= Beginning of Section =
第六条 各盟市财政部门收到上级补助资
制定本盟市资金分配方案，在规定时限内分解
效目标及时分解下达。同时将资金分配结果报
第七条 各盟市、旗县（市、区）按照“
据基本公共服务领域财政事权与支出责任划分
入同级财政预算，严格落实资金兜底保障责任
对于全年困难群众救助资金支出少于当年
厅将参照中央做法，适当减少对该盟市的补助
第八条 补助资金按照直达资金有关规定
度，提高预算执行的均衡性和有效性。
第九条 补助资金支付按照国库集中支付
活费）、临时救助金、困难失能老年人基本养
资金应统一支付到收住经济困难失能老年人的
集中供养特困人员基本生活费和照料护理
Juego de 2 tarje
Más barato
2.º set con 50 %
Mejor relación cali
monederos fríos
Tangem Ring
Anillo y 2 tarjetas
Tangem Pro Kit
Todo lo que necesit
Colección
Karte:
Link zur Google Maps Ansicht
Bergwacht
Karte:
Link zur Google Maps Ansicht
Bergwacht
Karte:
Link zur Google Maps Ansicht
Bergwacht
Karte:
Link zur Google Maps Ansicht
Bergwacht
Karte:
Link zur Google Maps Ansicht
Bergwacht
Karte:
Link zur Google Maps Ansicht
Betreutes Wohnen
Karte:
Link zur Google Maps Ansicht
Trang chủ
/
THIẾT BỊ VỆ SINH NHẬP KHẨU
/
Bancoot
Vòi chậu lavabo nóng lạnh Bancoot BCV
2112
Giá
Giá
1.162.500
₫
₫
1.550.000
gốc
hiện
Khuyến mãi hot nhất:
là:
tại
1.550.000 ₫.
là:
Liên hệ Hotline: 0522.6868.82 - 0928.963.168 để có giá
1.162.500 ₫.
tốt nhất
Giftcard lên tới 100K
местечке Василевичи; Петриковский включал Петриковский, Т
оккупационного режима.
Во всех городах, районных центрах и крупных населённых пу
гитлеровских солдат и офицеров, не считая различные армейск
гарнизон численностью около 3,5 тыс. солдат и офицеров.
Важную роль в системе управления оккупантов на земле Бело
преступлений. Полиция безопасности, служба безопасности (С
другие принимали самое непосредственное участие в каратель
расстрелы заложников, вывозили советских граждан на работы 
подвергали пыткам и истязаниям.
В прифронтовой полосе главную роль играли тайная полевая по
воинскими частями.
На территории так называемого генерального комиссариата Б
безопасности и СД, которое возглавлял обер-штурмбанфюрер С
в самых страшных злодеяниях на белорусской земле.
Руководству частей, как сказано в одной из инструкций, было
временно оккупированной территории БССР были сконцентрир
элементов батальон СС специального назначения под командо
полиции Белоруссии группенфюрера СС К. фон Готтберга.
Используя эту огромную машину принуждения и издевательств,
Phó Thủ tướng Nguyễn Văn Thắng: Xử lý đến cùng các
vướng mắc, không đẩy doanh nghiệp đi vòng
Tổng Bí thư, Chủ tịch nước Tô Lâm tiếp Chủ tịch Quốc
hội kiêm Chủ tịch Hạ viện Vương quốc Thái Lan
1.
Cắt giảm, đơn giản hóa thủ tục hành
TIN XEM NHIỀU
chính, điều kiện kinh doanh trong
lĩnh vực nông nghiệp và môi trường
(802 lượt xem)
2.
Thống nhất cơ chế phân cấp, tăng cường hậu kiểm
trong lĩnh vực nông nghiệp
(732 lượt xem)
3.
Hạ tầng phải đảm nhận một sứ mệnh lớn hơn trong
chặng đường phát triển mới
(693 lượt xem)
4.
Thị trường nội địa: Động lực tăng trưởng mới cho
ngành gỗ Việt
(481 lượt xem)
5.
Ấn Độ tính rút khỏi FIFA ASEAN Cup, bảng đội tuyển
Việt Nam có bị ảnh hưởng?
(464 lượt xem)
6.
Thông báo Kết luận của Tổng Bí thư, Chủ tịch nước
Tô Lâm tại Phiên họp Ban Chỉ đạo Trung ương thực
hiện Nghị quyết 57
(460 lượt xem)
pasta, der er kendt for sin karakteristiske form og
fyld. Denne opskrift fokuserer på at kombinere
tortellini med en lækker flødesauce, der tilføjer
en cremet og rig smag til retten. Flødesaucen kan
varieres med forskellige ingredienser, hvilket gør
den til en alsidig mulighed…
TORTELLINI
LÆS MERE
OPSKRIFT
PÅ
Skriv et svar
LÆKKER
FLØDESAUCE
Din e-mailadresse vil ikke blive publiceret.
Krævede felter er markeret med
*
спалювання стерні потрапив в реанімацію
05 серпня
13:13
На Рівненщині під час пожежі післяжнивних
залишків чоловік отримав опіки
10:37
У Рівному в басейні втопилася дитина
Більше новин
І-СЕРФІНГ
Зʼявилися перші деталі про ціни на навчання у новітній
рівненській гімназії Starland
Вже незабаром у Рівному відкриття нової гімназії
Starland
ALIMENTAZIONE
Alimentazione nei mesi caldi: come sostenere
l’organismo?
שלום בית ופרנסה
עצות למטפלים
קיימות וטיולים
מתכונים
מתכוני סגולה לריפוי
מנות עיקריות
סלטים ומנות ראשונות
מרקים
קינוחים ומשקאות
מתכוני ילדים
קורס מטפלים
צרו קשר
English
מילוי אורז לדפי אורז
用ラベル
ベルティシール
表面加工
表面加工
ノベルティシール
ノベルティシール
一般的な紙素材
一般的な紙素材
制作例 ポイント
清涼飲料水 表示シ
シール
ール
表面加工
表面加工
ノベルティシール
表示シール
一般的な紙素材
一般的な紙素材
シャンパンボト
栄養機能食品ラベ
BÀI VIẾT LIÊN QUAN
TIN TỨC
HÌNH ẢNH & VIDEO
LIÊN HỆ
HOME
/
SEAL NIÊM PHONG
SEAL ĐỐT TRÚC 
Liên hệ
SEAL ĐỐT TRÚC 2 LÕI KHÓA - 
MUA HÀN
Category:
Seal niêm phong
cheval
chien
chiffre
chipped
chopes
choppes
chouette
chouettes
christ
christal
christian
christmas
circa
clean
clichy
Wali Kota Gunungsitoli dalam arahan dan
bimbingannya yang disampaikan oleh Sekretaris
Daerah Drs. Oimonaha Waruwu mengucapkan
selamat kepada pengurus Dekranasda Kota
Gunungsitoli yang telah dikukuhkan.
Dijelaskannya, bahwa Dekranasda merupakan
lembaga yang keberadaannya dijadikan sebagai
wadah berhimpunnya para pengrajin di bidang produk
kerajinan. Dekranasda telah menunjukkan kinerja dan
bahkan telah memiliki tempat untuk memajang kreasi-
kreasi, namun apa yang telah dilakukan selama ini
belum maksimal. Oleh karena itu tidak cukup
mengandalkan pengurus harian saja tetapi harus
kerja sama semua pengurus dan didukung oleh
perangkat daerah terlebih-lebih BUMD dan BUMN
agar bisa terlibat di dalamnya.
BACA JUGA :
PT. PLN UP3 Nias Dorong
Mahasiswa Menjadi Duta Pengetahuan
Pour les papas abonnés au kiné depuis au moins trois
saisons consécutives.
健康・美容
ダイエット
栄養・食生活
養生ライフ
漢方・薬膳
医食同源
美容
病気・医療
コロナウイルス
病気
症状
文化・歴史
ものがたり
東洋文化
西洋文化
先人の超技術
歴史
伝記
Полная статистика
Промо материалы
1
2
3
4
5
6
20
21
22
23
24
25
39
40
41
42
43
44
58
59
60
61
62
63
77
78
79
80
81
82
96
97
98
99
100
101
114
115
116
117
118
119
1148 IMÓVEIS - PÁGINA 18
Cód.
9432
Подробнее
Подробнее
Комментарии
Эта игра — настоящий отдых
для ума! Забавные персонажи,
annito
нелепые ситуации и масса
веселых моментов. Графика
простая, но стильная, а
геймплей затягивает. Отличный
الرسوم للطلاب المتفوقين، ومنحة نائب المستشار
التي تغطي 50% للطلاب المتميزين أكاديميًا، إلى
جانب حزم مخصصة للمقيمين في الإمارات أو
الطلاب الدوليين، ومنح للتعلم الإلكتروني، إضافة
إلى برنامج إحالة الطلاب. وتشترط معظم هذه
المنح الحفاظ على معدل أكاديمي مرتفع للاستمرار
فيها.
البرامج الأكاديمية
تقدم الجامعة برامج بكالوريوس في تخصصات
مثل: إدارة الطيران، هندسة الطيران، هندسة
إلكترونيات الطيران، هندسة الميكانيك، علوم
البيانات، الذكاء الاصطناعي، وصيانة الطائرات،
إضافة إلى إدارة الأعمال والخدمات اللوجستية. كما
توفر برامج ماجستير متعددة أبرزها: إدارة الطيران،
= End of Section =
** DIRECTIVE **
Transcribe only the lines from the beginning of the entries to the line with "Juego de 2 tarje", inclusive, exactly as written.

** SOLVED PROBLEM **
第六条 各盟市财政部门收到上级补助资
制定本盟市资金分配方案，在规定时限内分解
效目标及时分解下达。同时将资金分配结果报
第七条 各盟市、旗县（市、区）按照“
据基本公共服务领域财政事权与支出责任划分
入同级财政预算，严格落实资金兜底保障责任
对于全年困难群众救助资金支出少于当年
厅将参照中央做法，适当减少对该盟市的补助
第八条 补助资金按照直达资金有关规定
度，提高预算执行的均衡性和有效性。
第九条 补助资金支付按照国库集中支付
活费）、临时救助金、困难失能老年人基本养
资金应统一支付到收住经济困难失能老年人的
集中供养特困人员基本生活费和照料护理
Juego de 2 tarje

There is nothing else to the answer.